START DOCUMENT EXTRACT

111 days of social revolt.
THE INSISTENT INSURGENT SPARKS!
        During the weekend there were clashes between soccer fans and the police, like outside the National Stadium and in San Carlos de Apoquindo. In Quillota there were riots and smoking barricades. Bands, chants against the government, invasions on the playing field and fights with the guards and even with fans of the same clubs that disapproved of the protests.
         On Dignity Square on Saturday and Sunday masked people intercepted a bus throwing stones, on Sunday it went further and a bus was partially set on fire. All this in spite only a few people who took part in the protests during those days. There are also discussions between demonstrators to ask for money from the drivers passing through the zero zone.
        In the commune of Pudahuel the rage does not end and a public transport bus burned down, just like in La Pincoya.
       In Melipilla, on Saturday, an attempt at collective expropriation of a supermarket ends with four wounded people, one with a bullet in the groin and three with rifle impacts in their face, neck and arms.

END DOCUMENT EXTRACT
START RECORDS SHOWN

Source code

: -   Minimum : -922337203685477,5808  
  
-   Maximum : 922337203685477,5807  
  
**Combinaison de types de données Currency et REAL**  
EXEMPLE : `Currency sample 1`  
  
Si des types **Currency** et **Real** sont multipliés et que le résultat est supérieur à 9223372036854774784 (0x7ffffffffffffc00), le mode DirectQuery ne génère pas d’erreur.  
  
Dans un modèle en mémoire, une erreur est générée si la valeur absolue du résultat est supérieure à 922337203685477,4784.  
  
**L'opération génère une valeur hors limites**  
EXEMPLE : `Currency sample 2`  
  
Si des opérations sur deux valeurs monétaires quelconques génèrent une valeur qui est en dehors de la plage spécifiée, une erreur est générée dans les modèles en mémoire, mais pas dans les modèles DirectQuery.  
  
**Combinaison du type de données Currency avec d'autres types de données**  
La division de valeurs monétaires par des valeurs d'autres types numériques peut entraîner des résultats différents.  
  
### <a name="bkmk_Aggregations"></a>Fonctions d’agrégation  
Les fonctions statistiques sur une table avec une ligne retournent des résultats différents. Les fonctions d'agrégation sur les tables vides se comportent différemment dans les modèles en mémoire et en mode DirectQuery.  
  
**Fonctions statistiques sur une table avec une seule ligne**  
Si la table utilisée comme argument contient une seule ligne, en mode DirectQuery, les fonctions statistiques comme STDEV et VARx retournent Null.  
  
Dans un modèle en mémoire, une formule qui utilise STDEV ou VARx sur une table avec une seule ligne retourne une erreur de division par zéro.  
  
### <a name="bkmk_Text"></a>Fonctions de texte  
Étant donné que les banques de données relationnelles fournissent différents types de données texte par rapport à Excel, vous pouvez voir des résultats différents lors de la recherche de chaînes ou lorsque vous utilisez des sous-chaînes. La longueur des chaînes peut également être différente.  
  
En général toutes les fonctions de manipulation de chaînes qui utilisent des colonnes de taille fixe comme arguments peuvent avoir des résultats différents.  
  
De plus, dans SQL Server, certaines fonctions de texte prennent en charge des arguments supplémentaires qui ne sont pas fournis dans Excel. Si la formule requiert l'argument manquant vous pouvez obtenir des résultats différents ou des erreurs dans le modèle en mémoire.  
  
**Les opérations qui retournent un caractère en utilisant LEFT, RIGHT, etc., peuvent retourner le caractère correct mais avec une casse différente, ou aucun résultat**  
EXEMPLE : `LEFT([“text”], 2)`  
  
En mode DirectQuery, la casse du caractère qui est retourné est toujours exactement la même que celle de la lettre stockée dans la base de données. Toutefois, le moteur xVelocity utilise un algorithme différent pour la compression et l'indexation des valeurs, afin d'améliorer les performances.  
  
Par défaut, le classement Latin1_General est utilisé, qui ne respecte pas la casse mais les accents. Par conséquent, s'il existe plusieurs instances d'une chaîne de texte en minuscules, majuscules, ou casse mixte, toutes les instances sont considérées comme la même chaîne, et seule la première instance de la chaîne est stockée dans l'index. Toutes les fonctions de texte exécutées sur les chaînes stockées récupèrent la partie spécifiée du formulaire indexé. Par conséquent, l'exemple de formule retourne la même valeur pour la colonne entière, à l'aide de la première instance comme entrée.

END RECORDS SHOWN

§ WHAT IS NEEDED
Reproduce the passage of the social revolt report between "111 days of" and "the zero zone.", inclusive, swapping "protests" for "demonstrations".

§ TASK RESPONSE
111 days of social revolt.
THE INSISTENT INSURGENT SPARKS!
        During the weekend there were clashes between soccer fans and the police, like outside the National Stadium and in San Carlos de Apoquindo. In Quillota there were riots and smoking barricades. Bands, chants against the government, invasions on the playing field and fights with the guards and even with fans of the same clubs that disapproved of the demonstrations.
         On Dignity Square on Saturday and Sunday masked people intercepted a bus throwing stones, on Sunday it went further and a bus was partially set on fire. All this in spite only a few people who took part in the demonstrations during those days. There are also discussions between demonstrators to ask for money from the drivers passing through the zero zone.